Stages of the Product Life Cycle
A product is delivered to go through definite life stages, in the same manner as living organisms do. They are first introduced in the market and customers accept the product if they find it serving their needs. Sales grow rapidly. Finally, everyone who need the product acquires it and sales plateau.
At some stage, either the need that the product was satisfying ceases to exist, or a different solution to the need emerges. Customers stop buying the product and eventually the product ceases to exist.
Product Life Cycle Diagram
The Four Stages of the PLC are:
- Market Introduction
- Growth
- Maturity
- Decline
Stages of Product Life Cycle
1. Introduction Stage
This is the first stage of the product life cycle. A company builds sales by expanding the market for the product. It creates product awareness so that the customer becomes aware of the generic product benefits. Customers are suspicious of the product benefits and are not sure if it will serve their needs.
Heavy expenditure on advertising and personal selling is essential. At this stage the product fairly basic with emphasis on reliability and functionality, rather than having special features to appeal to different customer groups. Promotion should stimulate trial both advertisement and sales promotion scheme.
Price can be high as the company would be keen to recover the heavy development cost that the company incurs. The company can afford to charge high prices as there is none or very little competition. But low prices are helpful at this stage as customers consider buying a low priced product less risky when they are not sure of its benefits.
The distributor can be patchy as some dealers will be wary of stocking the new products as they may not be sure of its acceptability by customers but it is very important to ensure adequate distribution of the product.
Company’s promotional programs built up awareness, curiosity, and desire for the product but when a customer does not find the products on shelves they tune of the product from their minds from a very long time, before the company starts its promotional blitz, it should ensure that the products are available on the shelves.
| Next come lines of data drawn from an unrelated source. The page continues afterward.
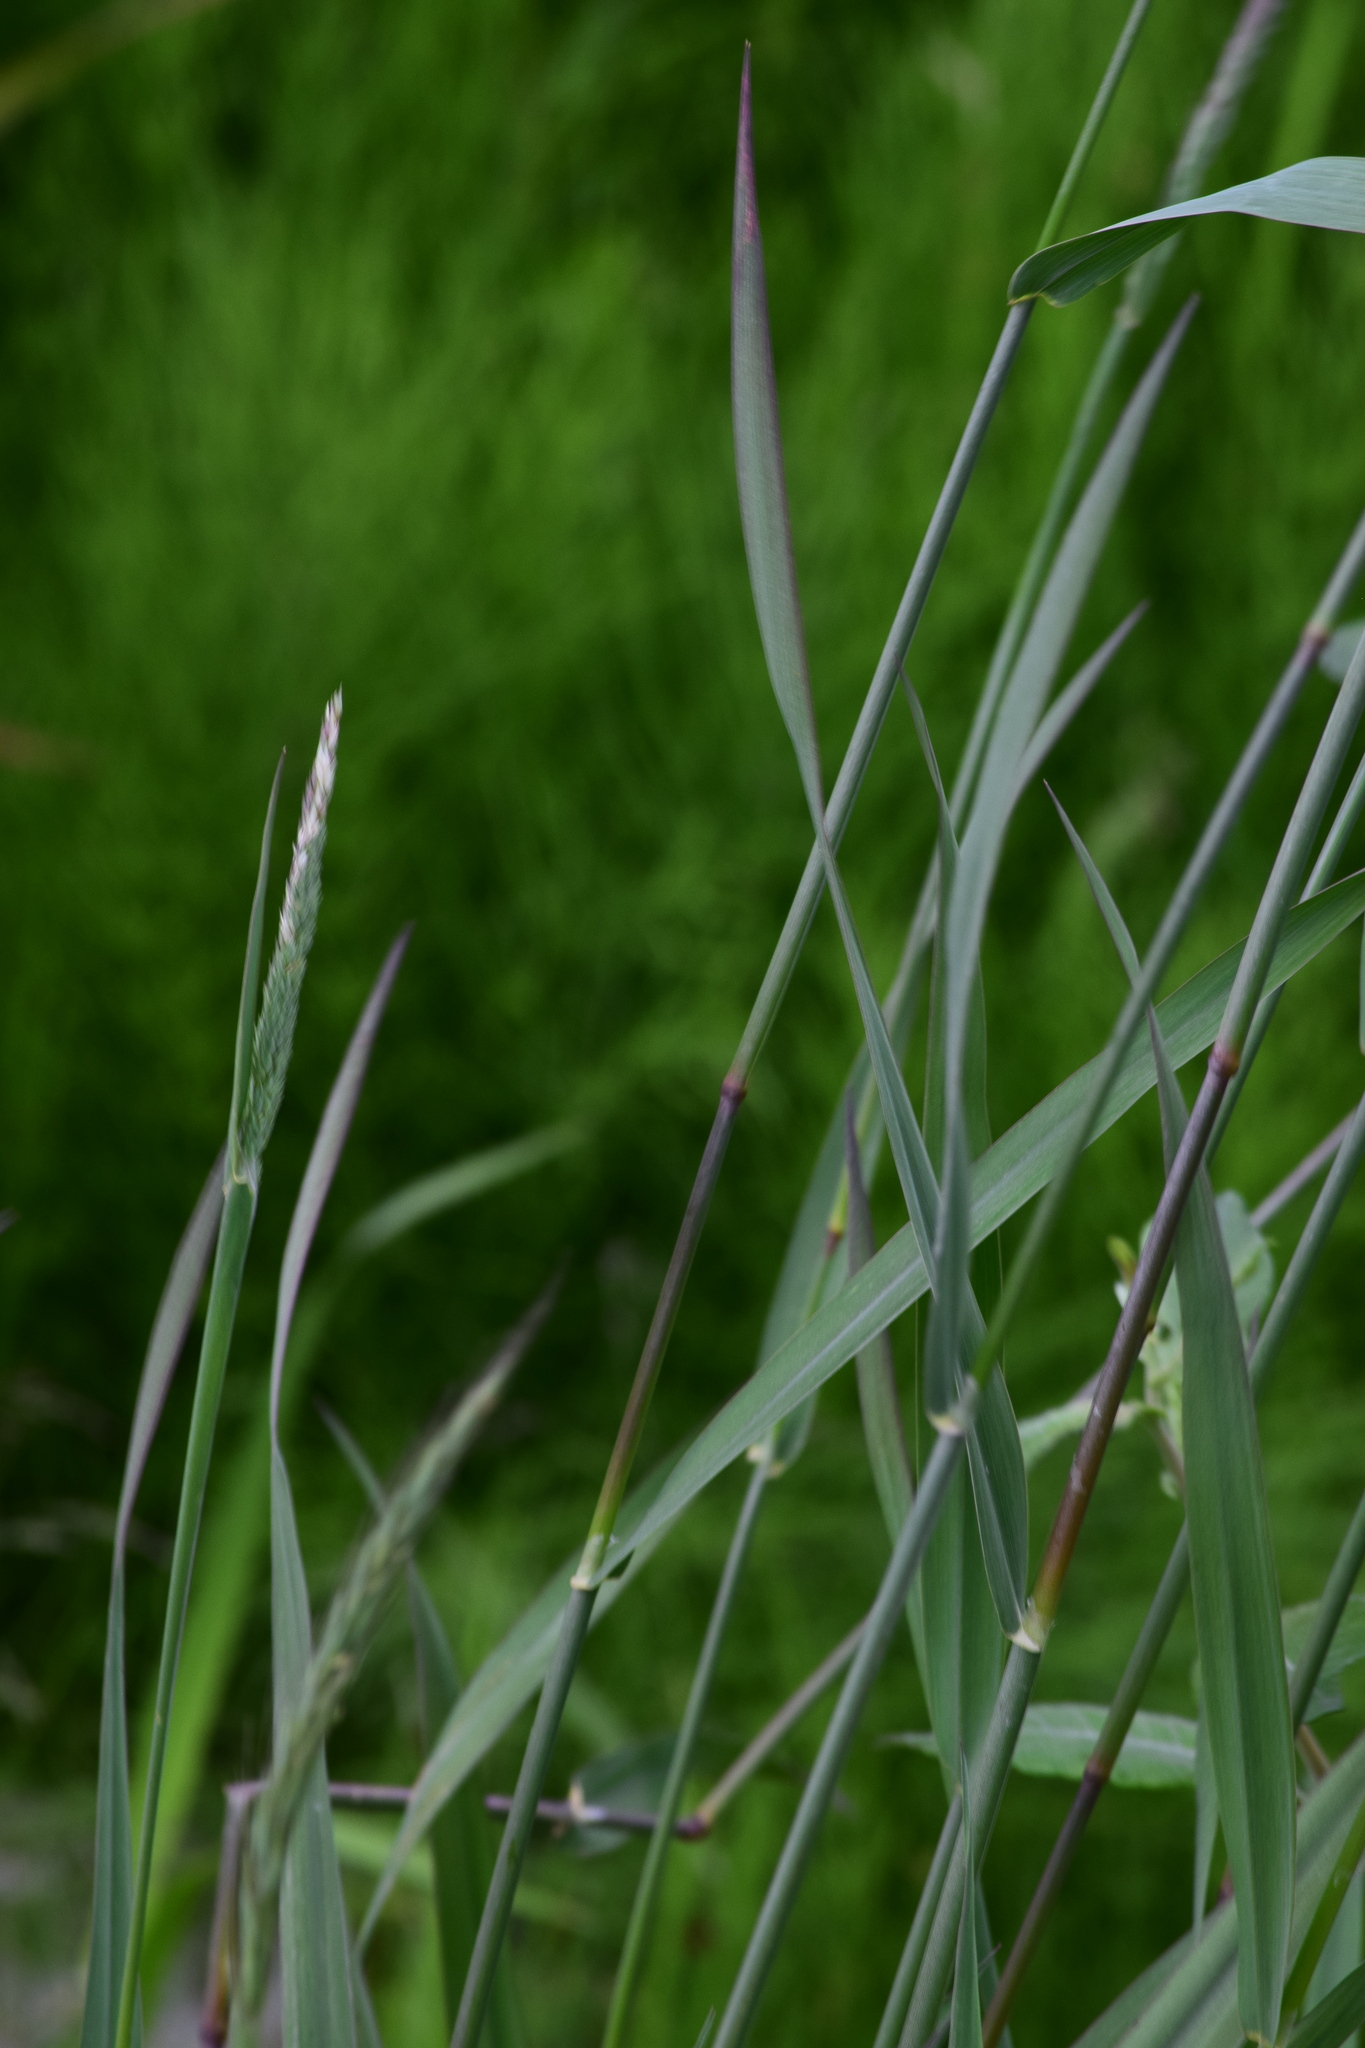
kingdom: Plantae
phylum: Tracheophyta
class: Liliopsida
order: Poales
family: Poaceae
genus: Phalaris
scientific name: Phalaris arundinacea
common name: Reed canary-grass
They may have to provide extra benefits to wholesalers and retailers to stock the new product. The newest product fails due to the lack of their availability rather than due to the customers not wanting to buy the product.
2. Growth Stage
Customers are aware of the product at this stage and are convinced that they serve their needs. Customer understands the generic benefits of the product and the company now builds sales and market share by building brand preference. The product is redesigned to create the differentiation, and promotion lays stress on the benefits of the differentiated product. The focus is on ensuring repeat purchases.
The company tries to achieve this purpose by focusing its efforts on building a strong brand. A strong build at this stage helps the company to fight competition as the emerging in hordes at this stage. There is pressure on prices due to the entry of a large number of competitors.
At this stage different segment starts emerging, and the company has to make a decision as to which of the segment it will attempt to serve. Some pioneers try to serve the whole market with one or a few standard products even when the segment has clearly emerged. This is a mistake. Focused competitors will emerge, which will target specific segments and take away market share from each of the segments.
Most pioneers lose their first-mover advantage by their attempt to indiscriminately serve the entire segment as they did in the introduction stage. The pioneer should select a few lucrative segments and target those segments with separate offerings for each of them.
3. Maturity Stage
The market does not grow at this stage. The company should hold on to the profit and market share rather than park on costly competitive challenges. Since the company can gain sales only at the expense of competition, strong challenges are resisted by competitors and can lead to costly promotional price wars.
A brand objective now focuses on maintaining brand loyalty and stimulating repeat purchases. For all but the brand leader, competition may erode prices and profit margins.
At this stage, companies are tempted to engage in costly promotional price wars to wean away market share from competitors, but such victories are ephemeral. Most companies are not able to effects permanent shifts in market share with promotional pricing. Therefore instead of trying to match the promotional pricing scheme of competitors, the company should focus on strengthening its brand by differentiating its offering.
4. Decline Stage
A company should anticipate the impending decline in sales. The biggest hurdle in the adoption of suitable strategies for the decline stages is the marketer’s false belief that there is no decline or at least that will not come so soon.
The company should analyze changing customer requirements and effectiveness and acceptability of emerging substitute solution to gauge the speed at which its product will become redundant. Sometimes the customer requirement may have changed dramatically or the emerging solution may be very effective, so the company will have to make plans to exit the market immediately.
At other times the customer requirement may be changing gradually and the emerging solution may have bugs and may be slow to be accepted, therefore the company can plan a more gradual withdrawal.